Dataset entries —
----
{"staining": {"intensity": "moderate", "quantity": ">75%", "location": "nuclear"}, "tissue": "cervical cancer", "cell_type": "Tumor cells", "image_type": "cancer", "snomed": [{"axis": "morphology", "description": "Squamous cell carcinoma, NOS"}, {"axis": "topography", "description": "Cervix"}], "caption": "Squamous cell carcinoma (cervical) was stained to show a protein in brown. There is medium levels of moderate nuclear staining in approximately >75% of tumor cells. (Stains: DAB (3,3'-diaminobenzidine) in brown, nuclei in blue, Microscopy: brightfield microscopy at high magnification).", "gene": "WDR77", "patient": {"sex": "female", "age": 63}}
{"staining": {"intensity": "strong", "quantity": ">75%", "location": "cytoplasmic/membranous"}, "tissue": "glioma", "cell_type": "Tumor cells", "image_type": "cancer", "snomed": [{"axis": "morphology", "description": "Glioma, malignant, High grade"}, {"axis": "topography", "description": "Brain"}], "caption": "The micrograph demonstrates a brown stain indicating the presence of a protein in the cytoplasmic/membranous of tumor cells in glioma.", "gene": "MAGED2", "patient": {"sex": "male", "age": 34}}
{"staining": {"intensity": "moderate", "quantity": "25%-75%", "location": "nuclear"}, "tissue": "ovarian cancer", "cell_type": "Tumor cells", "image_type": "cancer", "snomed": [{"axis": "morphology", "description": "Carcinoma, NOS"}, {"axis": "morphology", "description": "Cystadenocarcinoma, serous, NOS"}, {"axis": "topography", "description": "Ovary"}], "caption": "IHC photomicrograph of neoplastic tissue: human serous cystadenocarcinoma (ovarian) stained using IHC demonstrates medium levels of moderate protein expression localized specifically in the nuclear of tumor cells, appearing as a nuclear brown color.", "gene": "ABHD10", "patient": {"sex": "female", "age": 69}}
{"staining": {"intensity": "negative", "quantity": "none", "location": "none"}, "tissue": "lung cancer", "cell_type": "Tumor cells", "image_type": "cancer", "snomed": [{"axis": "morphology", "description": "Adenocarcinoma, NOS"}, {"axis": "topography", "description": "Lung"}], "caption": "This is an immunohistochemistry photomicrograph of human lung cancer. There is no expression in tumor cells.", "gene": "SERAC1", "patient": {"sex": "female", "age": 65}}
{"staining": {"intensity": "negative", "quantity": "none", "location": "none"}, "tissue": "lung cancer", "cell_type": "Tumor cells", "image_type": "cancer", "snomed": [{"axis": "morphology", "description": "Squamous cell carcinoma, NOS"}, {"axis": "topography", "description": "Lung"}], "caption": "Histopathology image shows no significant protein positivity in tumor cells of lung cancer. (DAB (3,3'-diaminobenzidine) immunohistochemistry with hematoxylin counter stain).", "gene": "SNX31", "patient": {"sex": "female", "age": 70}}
----
BRIEF —
The entries must all be transcribed exactly.

ANSWER FOR THIS EXERCISE —
{"staining": {"intensity": "moderate", "quantity": ">75%", "location": "nuclear"}, "tissue": "cervical cancer", "cell_type": "Tumor cells", "image_type": "cancer", "snomed": [{"axis": "morphology", "description": "Squamous cell carcinoma, NOS"}, {"axis": "topography", "description": "Cervix"}], "caption": "Squamous cell carcinoma (cervical) was stained to show a protein in brown. There is medium levels of moderate nuclear staining in approximately >75% of tumor cells. (Stains: DAB (3,3'-diaminobenzidine) in brown, nuclei in blue, Microscopy: brightfield microscopy at high magnification).", "gene": "WDR77", "patient": {"sex": "female", "age": 63}}
{"staining": {"intensity": "strong", "quantity": ">75%", "location": "cytoplasmic/membranous"}, "tissue": "glioma", "cell_type": "Tumor cells", "image_type": "cancer", "snomed": [{"axis": "morphology", "description": "Glioma, malignant, High grade"}, {"axis": "topography", "description": "Brain"}], "caption": "The micrograph demonstrates a brown stain indicating the presence of a protein in the cytoplasmic/membranous of tumor cells in glioma.", "gene": "MAGED2", "patient": {"sex": "male", "age": 34}}
{"staining": {"intensity": "moderate", "quantity": "25%-75%", "location": "nuclear"}, "tissue": "ovarian cancer", "cell_type": "Tumor cells", "image_type": "cancer", "snomed": [{"axis": "morphology", "description": "Carcinoma, NOS"}, {"axis": "morphology", "description": "Cystadenocarcinoma, serous, NOS"}, {"axis": "topography", "description": "Ovary"}], "caption": "IHC photomicrograph of neoplastic tissue: human serous cystadenocarcinoma (ovarian) stained using IHC demonstrates medium levels of moderate protein expression localized specifically in the nuclear of tumor cells, appearing as a nuclear brown color.", "gene": "ABHD10", "patient": {"sex": "female", "age": 69}}
{"staining": {"intensity": "negative", "quantity": "none", "location": "none"}, "tissue": "lung cancer", "cell_type": "Tumor cells", "image_type": "cancer", "snomed": [{"axis": "morphology", "description": "Adenocarcinoma, NOS"}, {"axis": "topography", "description": "Lung"}], "caption": "This is an immunohistochemistry photomicrograph of human lung cancer. There is no expression in tumor cells.", "gene": "SERAC1", "patient": {"sex": "female", "age": 65}}
{"staining": {"intensity": "negative", "quantity": "none", "location": "none"}, "tissue": "lung cancer", "cell_type": "Tumor cells", "image_type": "cancer", "snomed": [{"axis": "morphology", "description": "Squamous cell carcinoma, NOS"}, {"axis": "topography", "description": "Lung"}], "caption": "Histopathology image shows no significant protein positivity in tumor cells of lung cancer. (DAB (3,3'-diaminobenzidine) immunohistochemistry with hematoxylin counter stain).", "gene": "SNX31", "patient": {"sex": "female", "age": 70}}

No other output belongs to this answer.